The newspaper Scotland on Sunday reported that Rafferty was asked to leave the Westbury Hotel in London during July 2008. This report stated that the hotel manager had claimed that other residents were distressed by his habit of relieving himself in various corners of the hotel and that his suite was also in a disgraceful and unusable condition.[5] He then checked himself into St Thomas’ Hospital suffering from a chronic liver condition. The same report claimed that on 1 August 2008, Rafferty had disappeared, leaving his belongings behind, and that the hospital had filed a missing persons report.[5] However, this was rebutted by the Metropolitan Police who stated that no such missing persons report existed.[9]

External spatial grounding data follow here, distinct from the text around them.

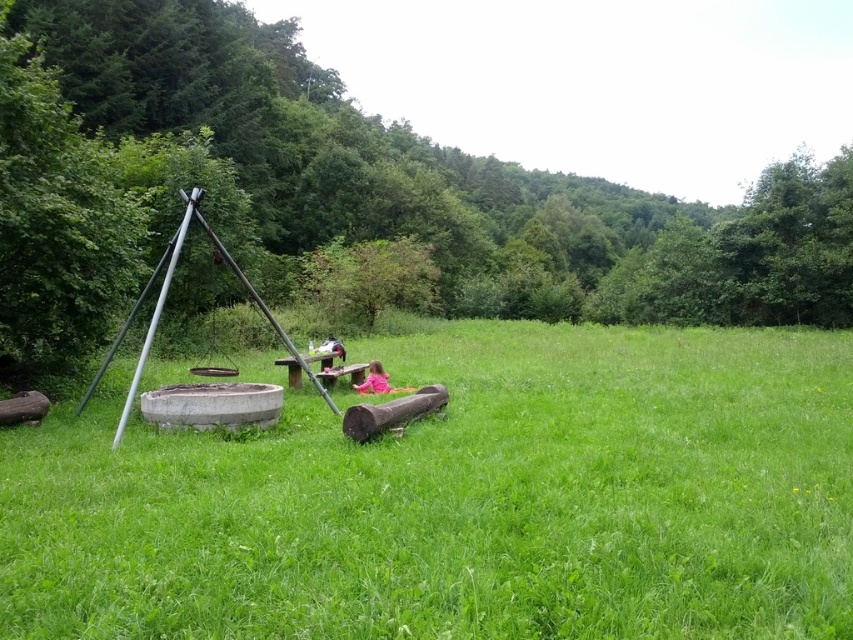
Question: Among these objects, which one is nearest to the camera?

Choices:
 (A) green grass at center
 (B) green leafy tree at center
 (C) pink fabric at center

Answer: (A)

Question: Which of the following is the closest to the observer?

Choices:
 (A) green leafy tree at center
 (B) pink fabric at center
 (C) green grass at center

Answer: (C)

Question: Is green grass at center to the right of green leafy tree at center from the viewer's perspective?

Choices:
 (A) yes
 (B) no

Answer: (B)

Question: Is green leafy tree at center to the right of pink fabric at center from the viewer's perspective?

Choices:
 (A) no
 (B) yes

Answer: (B)

Question: Which point is farther to the camera?

Choices:
 (A) pink fabric at center
 (B) green grass at center
 (C) green leafy tree at center

Answer: (A)

Question: Where is green leafy tree at center located in relation to pink fabric at center in the image?

Choices:
 (A) left
 (B) right

Answer: (B)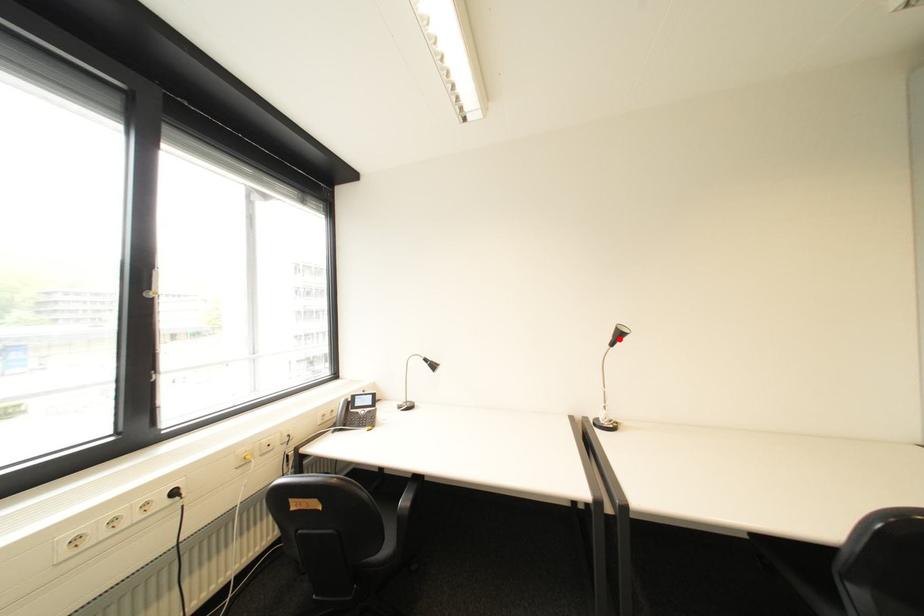
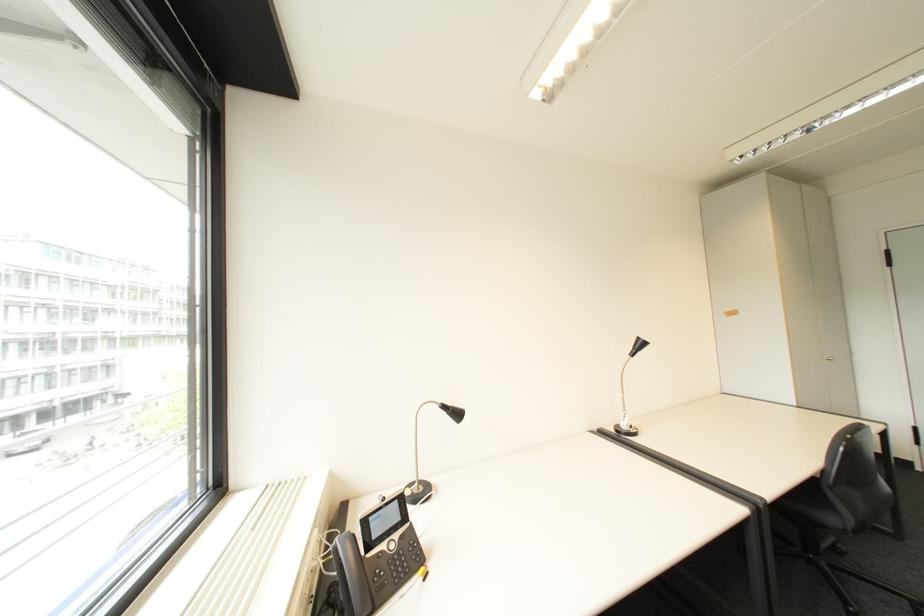
Question: I am providing you with two images of the same scene from different viewpoints. A red point is marked on the first image. Can you still see the location of the red point in image 2?

Choices:
 (A) Yes
 (B) No

Answer: (A)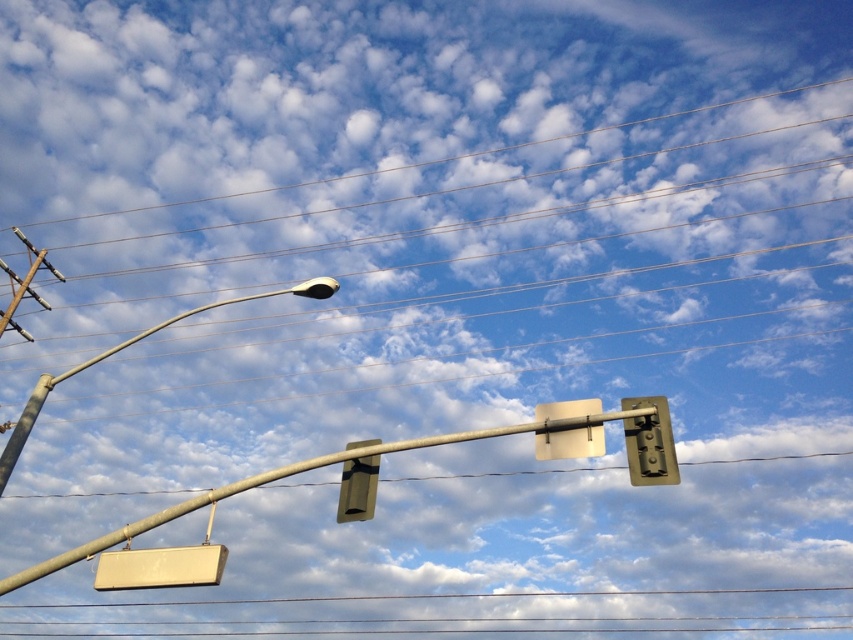
You are a pedestrian standing at the intersection and want to cross the road. You see the white matte sign at lower left and the metallic traffic light at center. Which object is closer to your left side?

The white matte sign at lower left is closer to your left side since it is positioned to the left of the metallic traffic light at center.

You are a delivery driver who needs to read a sign while driving. You see the white matte sign at lower left and the metallic traffic light at center. Which object is bigger in size?

The white matte sign at lower left has a larger size compared to the metallic traffic light at center, so the white matte sign at lower left is bigger.

You are a technician who needs to inspect both the sleek metallic street light at upper left and the camera. Given that your ladder can only reach up to 10 meters, can you safely inspect both without moving the ladder?

The sleek metallic street light at upper left and camera are 12.31 meters apart from each other, so the ladder cannot reach both since it can only extend up to 10 meters. You will need to move the ladder to inspect each separately.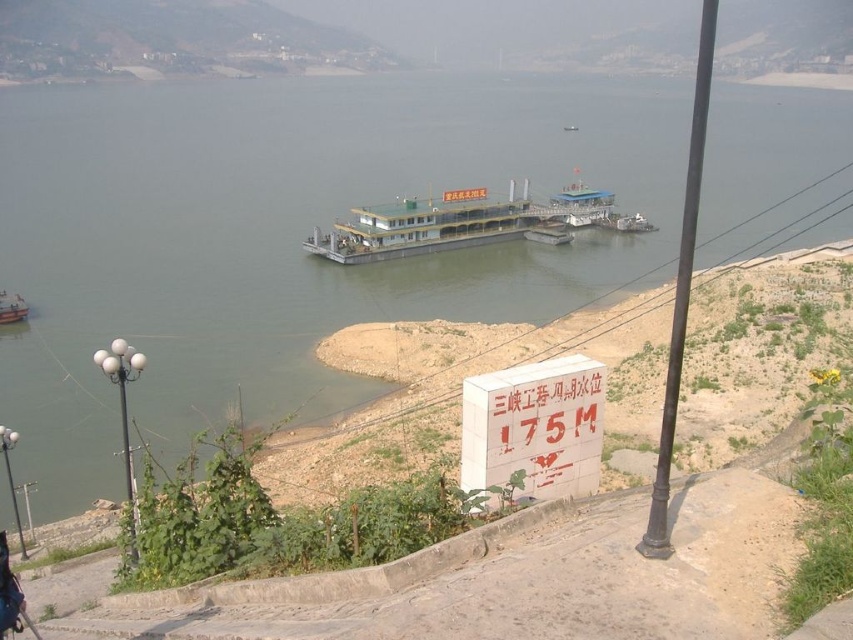
Question: Among these objects, which one is farthest from the camera?

Choices:
 (A) orange plastic boat at lower left
 (B) white concrete sign at lower center

Answer: (A)

Question: Which is nearer to the green metallic ferry at center?

Choices:
 (A) white concrete sign at lower center
 (B) orange plastic boat at lower left

Answer: (A)

Question: Is white concrete sign at lower center below orange plastic boat at lower left?

Choices:
 (A) no
 (B) yes

Answer: (B)

Question: Estimate the real-world distances between objects in this image. Which object is closer to the white concrete sign at lower center?

Choices:
 (A) green metallic ferry at center
 (B) orange plastic boat at lower left

Answer: (B)

Question: Does green metallic ferry at center have a smaller size compared to orange plastic boat at lower left?

Choices:
 (A) yes
 (B) no

Answer: (B)

Question: Is green metallic ferry at center to the right of orange plastic boat at lower left from the viewer's perspective?

Choices:
 (A) no
 (B) yes

Answer: (B)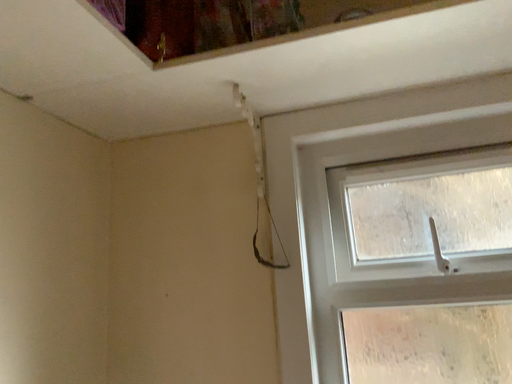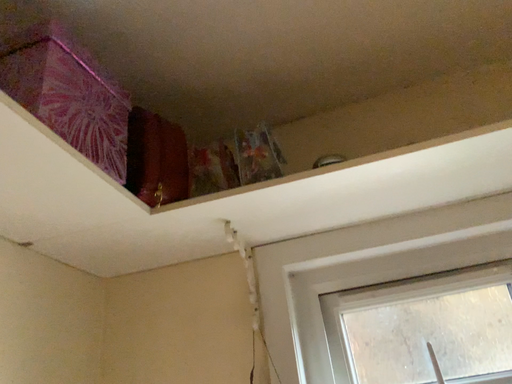
Question: Which way did the camera rotate in the video?

Choices:
 (A) rotated upward
 (B) rotated downward

Answer: (A)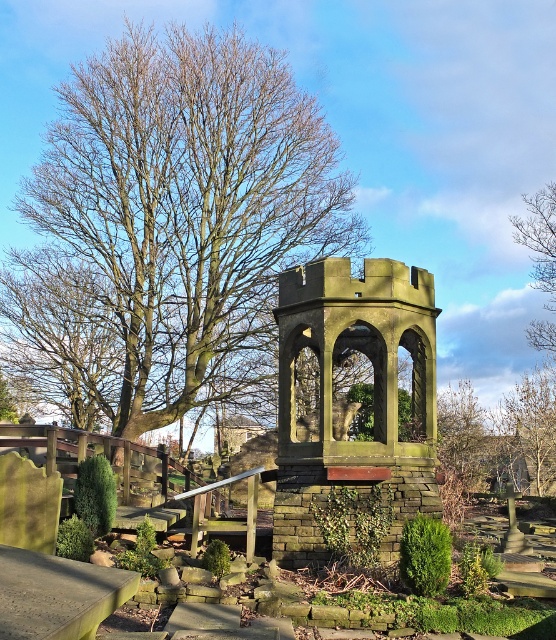
Question: Which of the following is the farthest from the observer?

Choices:
 (A) bare wood tree at upper left
 (B) green stone gazebo at center

Answer: (A)

Question: Which point is closer to the camera taking this photo?

Choices:
 (A) (71, 353)
 (B) (405, 557)
 (C) (538, 275)
 (D) (285, 380)

Answer: (B)

Question: Can you confirm if bare wood tree at upper left is bigger than green leafy hedge at center?

Choices:
 (A) no
 (B) yes

Answer: (B)

Question: Is green stone gazebo at center bigger than bare branches at upper right?

Choices:
 (A) yes
 (B) no

Answer: (B)

Question: Does bare wood tree at upper left have a greater width compared to green leafy hedge at lower center?

Choices:
 (A) no
 (B) yes

Answer: (B)

Question: Which object is farther from the camera taking this photo?

Choices:
 (A) green stone gazebo at center
 (B) bare branches at upper right
 (C) green leafy hedge at center

Answer: (B)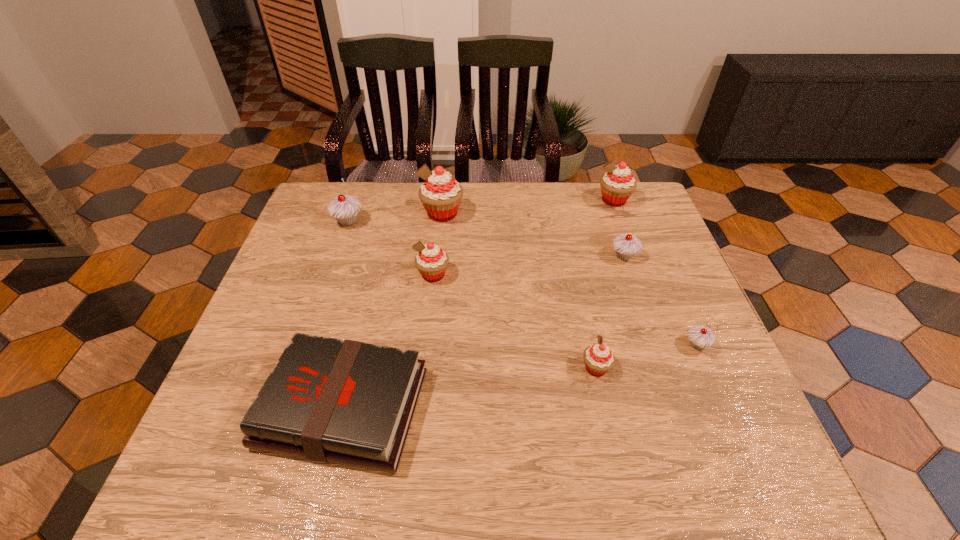
This screenshot has width=960, height=540. What are the coordinates of `the nearest pink cupcake` in the screenshot? It's located at (599, 359).

Locate an element on the screen. the second pink cupcake from right to left is located at coordinates (599, 359).

You are a GUI agent. You are given a task and a screenshot of the screen. Output one action in this format:
    pyautogui.click(x=<x>, y=<y>)
    Task: Click on the red hardback book
    
    Given the screenshot: What is the action you would take?
    pyautogui.click(x=330, y=400)

Identify the location of vacant position located on the front of the tallest object. The width and height of the screenshot is (960, 540). (436, 277).

The width and height of the screenshot is (960, 540). What are the coordinates of `free region located on the back of the farthest gray cupcake` in the screenshot? It's located at (358, 193).

The height and width of the screenshot is (540, 960). I want to click on vacant region located 0.190m on the left of the third smallest pink cupcake, so click(x=537, y=200).

You are a GUI agent. You are given a task and a screenshot of the screen. Output one action in this format:
    pyautogui.click(x=<x>, y=<y>)
    Task: Click on the blank area located on the front of the second nearest gray cupcake
    The image size is (960, 540).
    Given the screenshot: What is the action you would take?
    pyautogui.click(x=640, y=305)

Find the location of a particular element. vacant space located on the back of the third biggest pink cupcake is located at coordinates 440,214.

You are a GUI agent. You are given a task and a screenshot of the screen. Output one action in this format:
    pyautogui.click(x=<x>, y=<y>)
    Task: Click on the blank area located on the back of the nearest gray cupcake
    The image size is (960, 540).
    Given the screenshot: What is the action you would take?
    pyautogui.click(x=672, y=288)

The image size is (960, 540). I want to click on free space located on the back of the fourth object from right to left, so click(572, 261).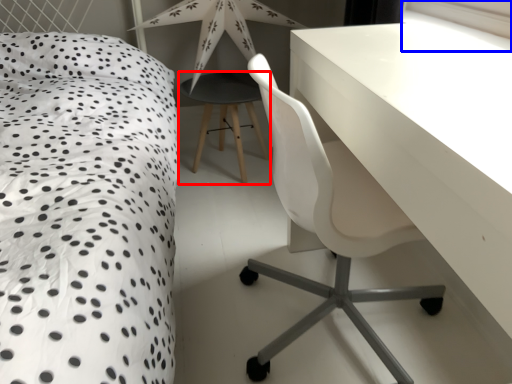
Question: Which object is further to the camera taking this photo, bar stool (highlighted by a red box) or window screen (highlighted by a blue box)?

Choices:
 (A) bar stool
 (B) window screen

Answer: (A)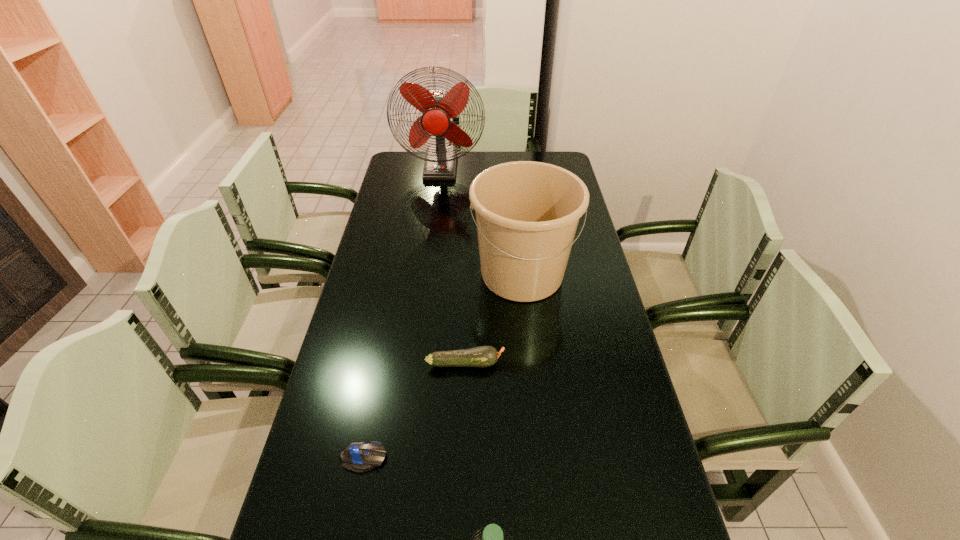
Where is `the tallest object`? This screenshot has width=960, height=540. the tallest object is located at coordinates (437, 106).

Identify the location of the farthest object. (437, 106).

This screenshot has width=960, height=540. What are the coordinates of `bucket` in the screenshot? It's located at 527,213.

Find the location of `the second tallest object`. the second tallest object is located at coordinates [527, 213].

The image size is (960, 540). I want to click on the third farthest object, so click(x=483, y=356).

This screenshot has width=960, height=540. What are the coordinates of `zucchini` in the screenshot? It's located at (483, 356).

Identify the location of the fourth farthest object. (359, 457).

I want to click on computer mouse, so click(359, 457).

This screenshot has height=540, width=960. In order to click on free location located 0.340m on the front-facing side of the fan in this screenshot , I will do point(432,230).

The height and width of the screenshot is (540, 960). I want to click on vacant space located on the front of the second tallest object, so click(540, 438).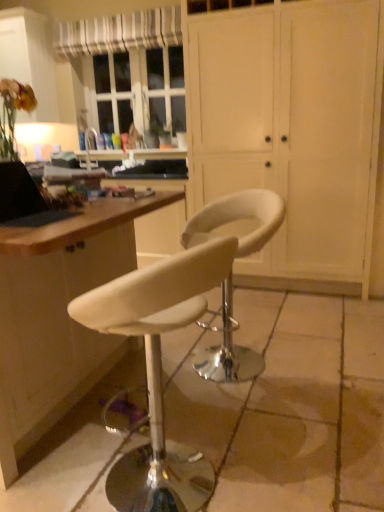
Find the location of a particular element. free point below white leather stool at center, which appears as the 2th chair when viewed from the back (from a real-world perspective) is located at coordinates (194, 482).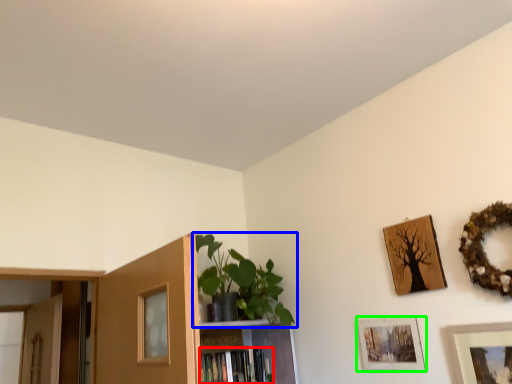
Question: Considering the real-world distances, which object is farthest from book (highlighted by a red box)? houseplant (highlighted by a blue box) or picture frame (highlighted by a green box)?

Choices:
 (A) houseplant
 (B) picture frame

Answer: (B)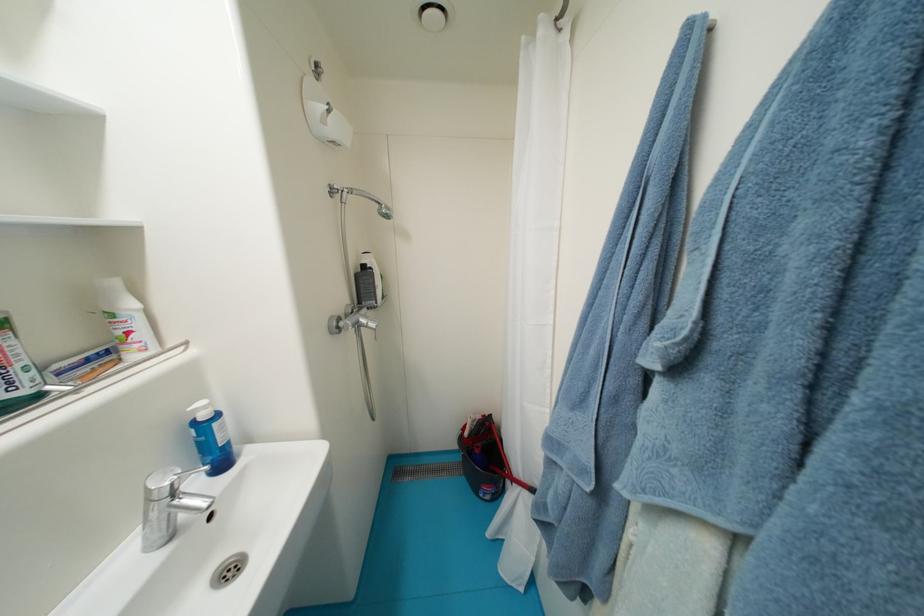
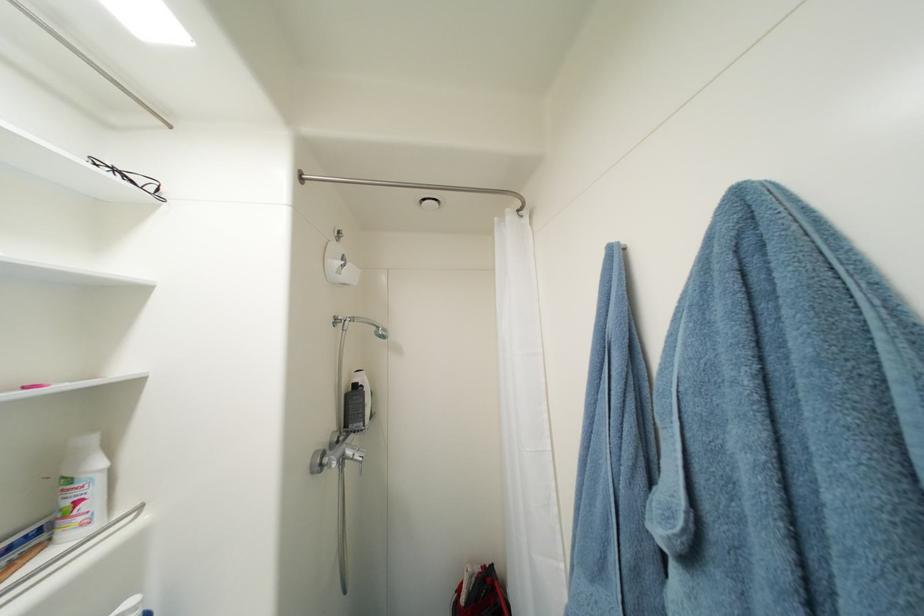
Find the pixel in the second image that matches point 370,323 in the first image.

(356, 454)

After unconfirmed sightings and unauthenticated reports that he was in contact with his family, on 17 February 2009 The Guardian reported that Rafferty, “who has battled alcoholism for years”, was in hiding in the south of England, being cared for by a friend.[10]

The Equals

I love “Baby Come Back,” a 1968 UK hit by the Equals.   Check out this video of the song, complete with hilarious ’60s outfits:

Now let me blow your mind.  The singer from the Equals went on to have this equally awesome hit 15 years later:

“Hungry Heart”

The station I listen to at work plays too much Springsteen.  I don’t hate his music, but I don’t need to hear “Pink Cadillac” every other day.  They play “Hungry Heart” a lot too, another one of those Bruce ditties that probably has more going on in it than the schlocky music would lead you to believe, but I’ve never felt the need to find out.  But I did feel the need to look it up on Wikipedia.

Apparently Joey Ramone (!) asked Springsteen (!!) to write a song for the Ramones (!!!) and “Hungry Heart” was the result.  And the backup vocalists?  Two dudes from The Turtles (of 1967’s “Happy Together” fame).